_Assigned task:_
The records below are to be repeated exactly, and their pictures left out.

Stored entries:
-------

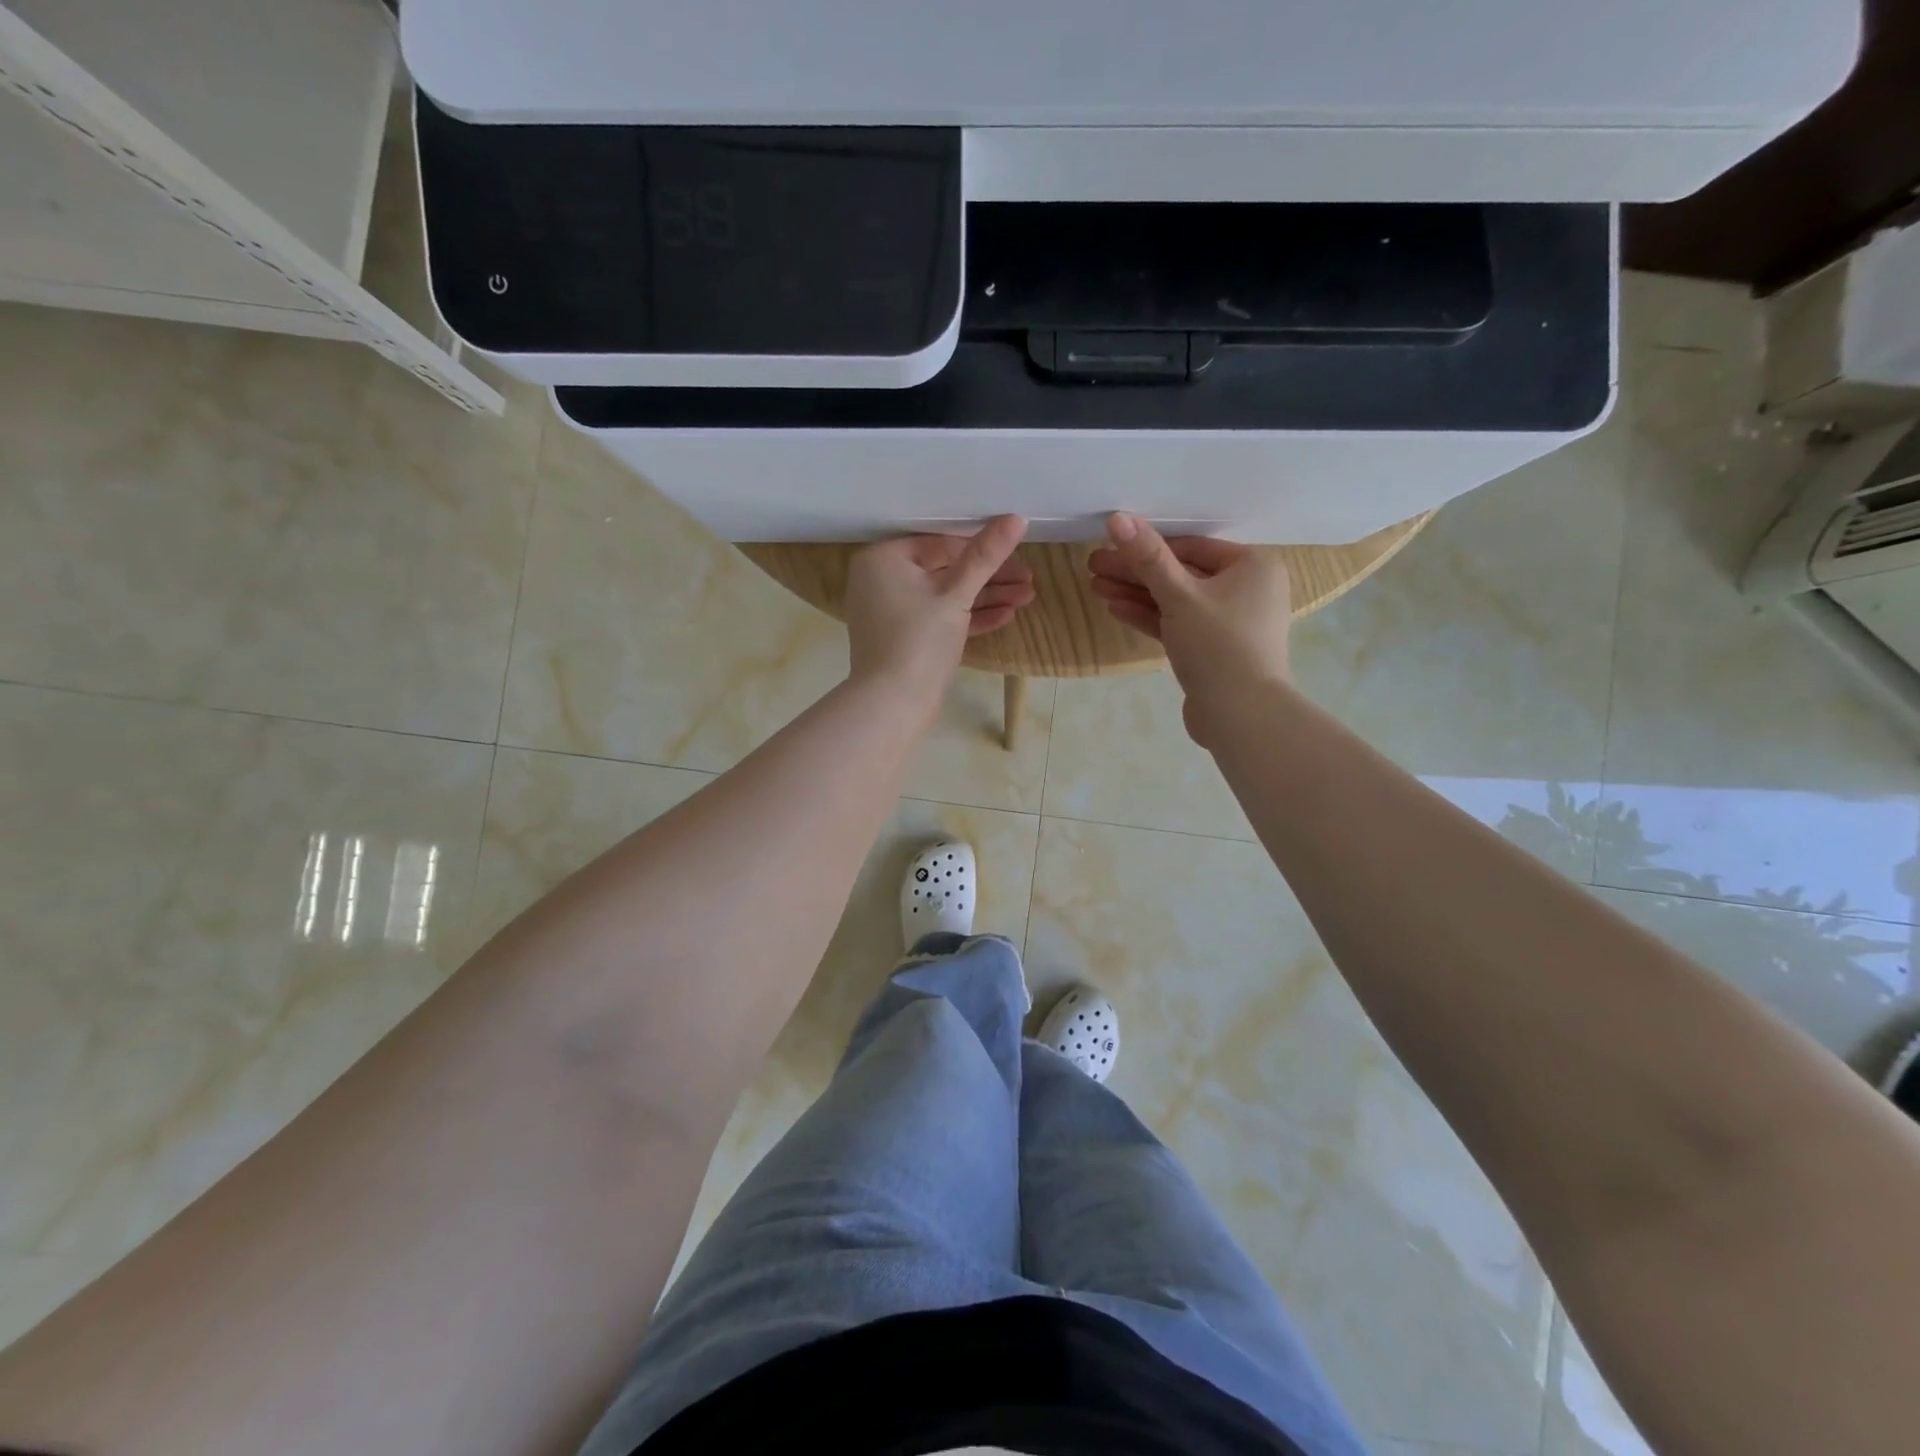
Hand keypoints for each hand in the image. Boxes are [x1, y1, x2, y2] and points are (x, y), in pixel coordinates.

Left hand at [844, 515, 1034, 699]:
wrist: (892, 704)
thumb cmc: (919, 639)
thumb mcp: (956, 594)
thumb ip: (985, 556)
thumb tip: (1015, 518)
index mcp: (883, 559)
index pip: (939, 543)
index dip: (981, 547)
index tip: (1016, 552)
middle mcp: (881, 580)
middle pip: (945, 569)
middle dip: (989, 577)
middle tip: (1028, 579)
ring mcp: (892, 612)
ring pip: (946, 596)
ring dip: (986, 597)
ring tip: (1028, 597)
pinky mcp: (904, 638)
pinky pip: (939, 619)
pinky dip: (968, 618)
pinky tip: (1006, 616)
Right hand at [1086, 512, 1291, 743]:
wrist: (1241, 715)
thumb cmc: (1218, 645)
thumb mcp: (1179, 596)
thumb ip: (1148, 557)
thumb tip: (1118, 517)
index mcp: (1251, 567)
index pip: (1190, 547)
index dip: (1147, 546)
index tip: (1109, 545)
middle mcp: (1245, 590)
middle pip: (1180, 574)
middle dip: (1135, 572)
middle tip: (1093, 566)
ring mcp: (1228, 623)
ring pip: (1175, 601)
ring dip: (1136, 594)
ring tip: (1095, 586)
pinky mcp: (1212, 650)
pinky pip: (1178, 625)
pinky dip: (1150, 617)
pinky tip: (1115, 609)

-------

_Response for this exercise:_
Hand keypoints for each hand in the image. Boxes are [x1, y1, x2, y2] and points are (x, y), in pixel coordinates.

Left hand at [844, 515, 1034, 699]:
wrist: (892, 704)
thumb cmc: (919, 639)
thumb mcp: (956, 594)
thumb ip: (985, 556)
thumb tip: (1015, 518)
index mcp: (883, 559)
index pip: (939, 543)
index dip: (981, 547)
index tip: (1016, 552)
middle mcp: (881, 580)
middle pip: (945, 569)
middle dip: (989, 577)
middle tip: (1028, 579)
ring mcp: (892, 612)
ring pip: (946, 596)
ring dip: (986, 597)
ring tip: (1028, 597)
pinky mcp: (904, 638)
pinky pip: (939, 619)
pinky dip: (968, 618)
pinky tip: (1006, 616)
Right hand at [1086, 512, 1291, 743]:
wrist: (1241, 715)
thumb cmc: (1218, 645)
thumb mcp: (1179, 596)
thumb ip: (1148, 557)
thumb tip: (1118, 517)
index mcp: (1251, 567)
index pip: (1190, 547)
index dip: (1147, 546)
index tip: (1109, 545)
middle mcp: (1245, 590)
middle pip: (1180, 574)
middle dip: (1135, 572)
middle tip: (1093, 566)
ring mcp: (1228, 623)
ring pip: (1175, 601)
ring dip: (1136, 594)
ring tip: (1095, 586)
pinky mcp: (1212, 650)
pinky pip: (1178, 625)
pinky dip: (1150, 617)
pinky tip: (1115, 609)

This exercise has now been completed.